Journée de l’Excellence 2025 : Une célébration ternie par une organisation défaillante

Journée de l’Excellence, censée honorer les meilleurs élèves du pays, s’est transformée en un événement frustrant pour de nombreux invités et parents de lauréats. La cérémonie, organisée pour récompenser les vainqueurs du Concours général, a été entachée par une série de dysfonctionnements logistiques et protocolaires, suscitant une vague d’indignation. Dès les premières heures de la matinée, la tension était palpable devant les grilles de la salle qui devait accueillir la cérémonie. Des centaines de personnes, bien au delà de la capacité d’accueil du lieu, se sont retrouvées massées devant l’entrée. Parmi elles, des parents d’élèves, des partenaires internationaux, des représentants d’institutions et même certains lauréats eux mêmes, contraints de patienter longuement, voire d’être refoulés. s’indigne une invité mais proche d’un ministre bloqué plus d’une heure sous le soleil. L’organisation a visiblement sous estimé l’affluence, sans prévoir de dispositif adapté pour canaliser la foule ni filtrer efficacement les entrées. Pire encore selon plusieurs témoignages concordants, la presse des invités de marque, y compris des représentants de partenaires internationaux, n’ont pas pu accéder à la salle. Un couac diplomatique embarrassant pour un événement qui se voulait une vitrine de l’excellence éducative sénégalaise.
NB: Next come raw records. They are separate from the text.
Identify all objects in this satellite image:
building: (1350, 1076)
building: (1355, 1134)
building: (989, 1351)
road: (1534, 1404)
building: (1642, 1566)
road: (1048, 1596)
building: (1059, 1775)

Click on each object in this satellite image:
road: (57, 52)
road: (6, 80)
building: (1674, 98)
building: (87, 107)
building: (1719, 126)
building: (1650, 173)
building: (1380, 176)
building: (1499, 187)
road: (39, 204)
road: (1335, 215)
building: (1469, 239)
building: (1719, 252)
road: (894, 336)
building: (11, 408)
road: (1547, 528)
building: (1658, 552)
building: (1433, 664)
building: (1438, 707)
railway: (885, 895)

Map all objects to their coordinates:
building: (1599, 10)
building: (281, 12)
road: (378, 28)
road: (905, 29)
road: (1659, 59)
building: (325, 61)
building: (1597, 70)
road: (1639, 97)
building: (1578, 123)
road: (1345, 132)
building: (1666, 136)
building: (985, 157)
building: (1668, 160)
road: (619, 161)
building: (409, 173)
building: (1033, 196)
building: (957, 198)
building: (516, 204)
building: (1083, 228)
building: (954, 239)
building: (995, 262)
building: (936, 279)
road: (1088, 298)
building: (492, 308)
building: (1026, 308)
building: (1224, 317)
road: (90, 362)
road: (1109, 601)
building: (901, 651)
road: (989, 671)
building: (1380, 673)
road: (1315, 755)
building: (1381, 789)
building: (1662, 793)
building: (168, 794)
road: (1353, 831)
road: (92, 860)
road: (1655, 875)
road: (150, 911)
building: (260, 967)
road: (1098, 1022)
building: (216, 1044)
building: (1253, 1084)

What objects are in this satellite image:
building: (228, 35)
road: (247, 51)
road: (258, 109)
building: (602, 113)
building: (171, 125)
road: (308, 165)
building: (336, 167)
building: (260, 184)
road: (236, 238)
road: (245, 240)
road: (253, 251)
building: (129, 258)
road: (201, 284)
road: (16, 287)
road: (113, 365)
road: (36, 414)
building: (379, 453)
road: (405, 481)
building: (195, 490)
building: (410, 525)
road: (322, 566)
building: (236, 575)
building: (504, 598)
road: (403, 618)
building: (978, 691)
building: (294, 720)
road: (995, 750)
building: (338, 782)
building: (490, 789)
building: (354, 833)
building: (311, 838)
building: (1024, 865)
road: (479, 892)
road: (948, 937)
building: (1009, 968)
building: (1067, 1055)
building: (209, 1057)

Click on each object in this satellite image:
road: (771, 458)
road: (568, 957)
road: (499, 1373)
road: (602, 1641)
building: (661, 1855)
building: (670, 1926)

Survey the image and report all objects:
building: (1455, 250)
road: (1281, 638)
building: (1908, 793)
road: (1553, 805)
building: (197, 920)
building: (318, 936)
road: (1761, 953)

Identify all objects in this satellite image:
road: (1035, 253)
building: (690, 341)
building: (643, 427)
La cérémonie pourtant prestigieuse, a ainsi perdu de son éclat pour une partie des participants, transformant une journée de fierté en une expérience frustrante et, pour certains, humiliante. Cette désorganisation soulève des questions sur la gestion des grands événements officiels, surtout lorsqu’ils impliquent les jeunes talents du pays et l’image de l’école sénégalaise. Comment un tel dysfonctionnement a t’il pu se produire dans une manifestation aussi importante préparée depuis des semaines ?
En attendant une éventuelle réponse officielle du ministère de l’Éducation nationale, la Journée de l’Excellence 2025 laisse un goût amer à bien des participants venus célébrer le mérite et repartis avec le sentiment d’avoir été oubliés.